**掲載文:**
-*-*-

2013年07月23日 00時31分30秒 | 洋画2002年

 ◎マイノリティ・リポート(2002年 アメリカ 145分)

 原題 Mignority Report

 staff 原作/フィリップ・K・ディック『小数報告』

     監督/スティーヴン・スピルバーグ 脚本/スコット・フランク

     撮影/ヤヌス・カミンスキー 空中撮影/ラリー・ブランフォード

     特殊メイク/K.N.B.EFX Group Inc. ジェイク・ガーバー グレゴリー・ニコテロ

     特殊効果/ウィリアム・ショート 特殊効果監修/マイケル・ランティエリ

     視覚効果/Industrial Light & Magic

             アサイラムVFX ドナルド・エリオット

     プロダクション・デザイン/アレックス・マクドウェル

     美術/レスリー・マクドナルド セス・リード 美術監修/クリス・ゴラック

     衣裳/デボラ・リン・スコット 音楽/ジョン・ウィリアムズ

 cast トム・クルーズ コリン・ファレル マックス・フォン・シドー キャサリン・モリス

 

 ◎2054年、ワシントンDC

 ディックの世界はどうしても陰鬱なものになってしまうので、

 これもそうだろうな~とおもっていたら、やっぱり、ダークな未来像だった。

-*-*-

**課題 A:** データの一番最初の行から、"35: (231, 137)" を含む行までを書き直してください。"zero-indexed" を "0-based" に置き換え、ほかはそのままにし、画像を示す行は出力から外してください。

**使えるデータ:**
-*-*-

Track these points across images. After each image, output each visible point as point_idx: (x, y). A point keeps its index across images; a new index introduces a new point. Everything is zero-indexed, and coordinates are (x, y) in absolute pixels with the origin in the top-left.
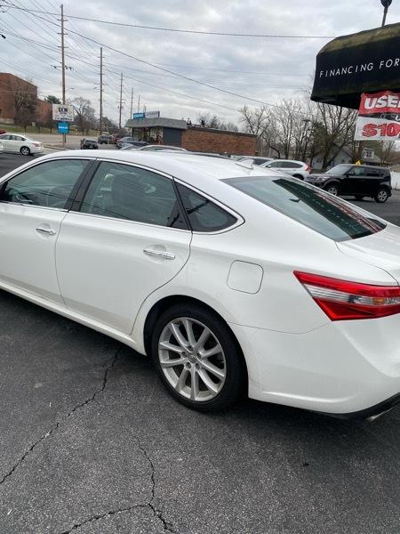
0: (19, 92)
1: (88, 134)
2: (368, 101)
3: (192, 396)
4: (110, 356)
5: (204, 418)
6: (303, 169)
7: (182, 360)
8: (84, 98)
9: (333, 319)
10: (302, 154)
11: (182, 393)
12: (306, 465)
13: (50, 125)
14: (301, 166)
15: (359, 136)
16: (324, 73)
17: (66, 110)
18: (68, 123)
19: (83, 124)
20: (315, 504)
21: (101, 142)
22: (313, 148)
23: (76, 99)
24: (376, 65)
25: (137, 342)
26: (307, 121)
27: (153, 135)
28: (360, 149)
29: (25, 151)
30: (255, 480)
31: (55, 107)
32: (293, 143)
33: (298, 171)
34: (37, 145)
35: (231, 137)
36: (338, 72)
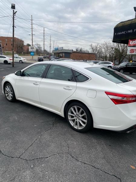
0: (18, 43)
1: (40, 56)
2: (131, 42)
3: (78, 128)
4: (54, 119)
5: (81, 134)
6: (112, 64)
7: (75, 118)
8: (39, 44)
9: (116, 104)
10: (111, 59)
11: (75, 127)
12: (110, 145)
13: (28, 53)
14: (111, 63)
15: (128, 53)
16: (116, 34)
17: (33, 48)
18: (34, 52)
19: (38, 52)
20: (112, 154)
21: (44, 58)
22: (115, 57)
23: (36, 44)
24: (133, 30)
25: (62, 114)
26: (113, 48)
27: (61, 55)
28: (132, 57)
29: (21, 62)
30: (96, 148)
31: (30, 47)
32: (108, 55)
33: (110, 65)
34: (24, 60)
35: (87, 54)
36: (121, 33)
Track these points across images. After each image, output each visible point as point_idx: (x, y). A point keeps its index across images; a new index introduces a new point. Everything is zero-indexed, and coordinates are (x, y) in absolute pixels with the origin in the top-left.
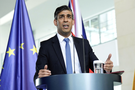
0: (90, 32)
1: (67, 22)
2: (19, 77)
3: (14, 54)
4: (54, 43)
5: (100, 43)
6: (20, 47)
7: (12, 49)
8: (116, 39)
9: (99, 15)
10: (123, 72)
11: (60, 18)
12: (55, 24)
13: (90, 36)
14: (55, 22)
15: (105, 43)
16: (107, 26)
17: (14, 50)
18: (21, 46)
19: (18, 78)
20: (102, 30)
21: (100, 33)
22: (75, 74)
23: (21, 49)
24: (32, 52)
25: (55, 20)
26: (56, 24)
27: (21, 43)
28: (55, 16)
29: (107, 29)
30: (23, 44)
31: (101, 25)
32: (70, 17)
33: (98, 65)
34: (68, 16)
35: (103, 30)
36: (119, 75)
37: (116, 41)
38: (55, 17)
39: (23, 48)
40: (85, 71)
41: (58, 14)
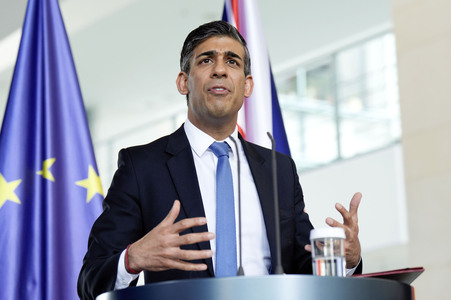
0: (302, 114)
1: (225, 76)
2: (34, 283)
3: (16, 199)
4: (172, 155)
5: (339, 159)
6: (38, 173)
7: (8, 180)
8: (398, 142)
9: (334, 55)
10: (420, 270)
11: (200, 63)
12: (180, 90)
13: (302, 132)
14: (182, 82)
15: (358, 156)
16: (364, 95)
17: (16, 183)
18: (42, 168)
19: (29, 287)
20: (345, 109)
21: (338, 119)
22: (241, 277)
23: (44, 181)
24: (84, 191)
25: (181, 75)
26: (185, 87)
27: (44, 158)
28: (181, 61)
29: (365, 106)
30: (49, 162)
31: (344, 92)
32: (238, 64)
33: (329, 246)
34: (230, 57)
35: (350, 107)
36: (405, 282)
37: (398, 151)
38: (184, 64)
39: (50, 177)
40: (280, 268)
41: (192, 50)
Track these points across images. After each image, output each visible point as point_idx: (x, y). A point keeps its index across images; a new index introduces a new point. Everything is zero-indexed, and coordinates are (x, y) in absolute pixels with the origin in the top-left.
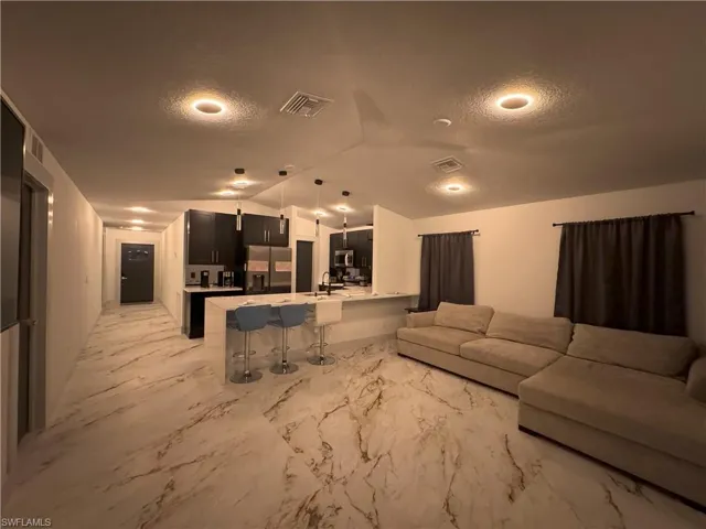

-*-*-

**課題 B:** 映画『マイノリティ・リポート』の感想文の続きを書いてください。

**出力結果 A:**
Track these points across images. After each image, output each visible point as point_idx: (x, y). A point keeps its index across images; a new index introduces a new point. Everything is 0-based, and coordinates are (x, y) in absolute pixels with the origin in the top-left.
0: (19, 92)
1: (88, 134)
2: (368, 101)
3: (192, 396)
4: (110, 356)
5: (204, 418)
6: (303, 169)
7: (182, 360)
8: (84, 98)
9: (333, 319)
10: (302, 154)
11: (182, 393)
12: (306, 465)
13: (50, 125)
14: (301, 166)
15: (359, 136)
16: (324, 73)
17: (66, 110)
18: (68, 123)
19: (83, 124)
20: (315, 504)
21: (101, 142)
22: (313, 148)
23: (76, 99)
24: (376, 65)
25: (137, 342)
26: (307, 121)
27: (153, 135)
28: (360, 149)
29: (25, 151)
30: (255, 480)
31: (55, 107)
32: (293, 143)
33: (298, 171)
34: (37, 145)
35: (231, 137)

**出力結果 B:**
 けど、さすがにディックらしいっていうか、

 犯罪を犯してしまう人間を探し出すという、

 一見すればものすげー科学的な設備なんだけど、

 なんのことはない、予知夢なのだ。

 いってみれば、

 邪馬台国の時代に卑弥呼が宣託を口にするようなもので、

 要するに予知能力という超能力に頼っているわけだ。

 それがたとえ遺伝子の突然変異によって生まれたにせよ、

 あくまでも夢であり、それによって、

 人類が支配されるとまではいかないにせよ、なんらかの束縛を受けている。

 そんな世界での話で、いや~なんともディックらしいじゃないか。

 さらにいうと、

 こういうディック世界に引き摺られたのか、

 スピルバーグもかなり陰鬱な印象を伝えようとしてか、

 トム・クルーズが離婚して息子にも会えず、しかも麻薬の常習者という、

 なんともスピルバーグ作品の主人公らしからぬ設定になってる。

 これを好しとするかどうかは観る者次第なんだろうけど、

 空間上のノータッチパネルっていう凄いモニターを駆使しながら、

 転がり出てくるのは木造りの焼き鏝をあてられたような球っていうアンバランスさは、

 外の世界でも同じように演出されてて、

 空中を移動する警察関係の車輛や背負いのジェットとかのほかには、

 現代とほとんど変わることのない未来像になってる。

 リアリティは、ある。

 主題は「自分が自分を信じないで誰が自分を信じてくれるんだ」ってのと、

 人間は未来永劫、権力欲や支配欲を切り離せない生き物で、

 自己の存在を肯定するためには、最後まで闘わなくちゃいけないんだ、

 って感じなんだろうけど、

 予知夢が不完全なかけらで、

 それを人間が色眼鏡で纏める未来予測ってのが、なんともおもしろかったわ~。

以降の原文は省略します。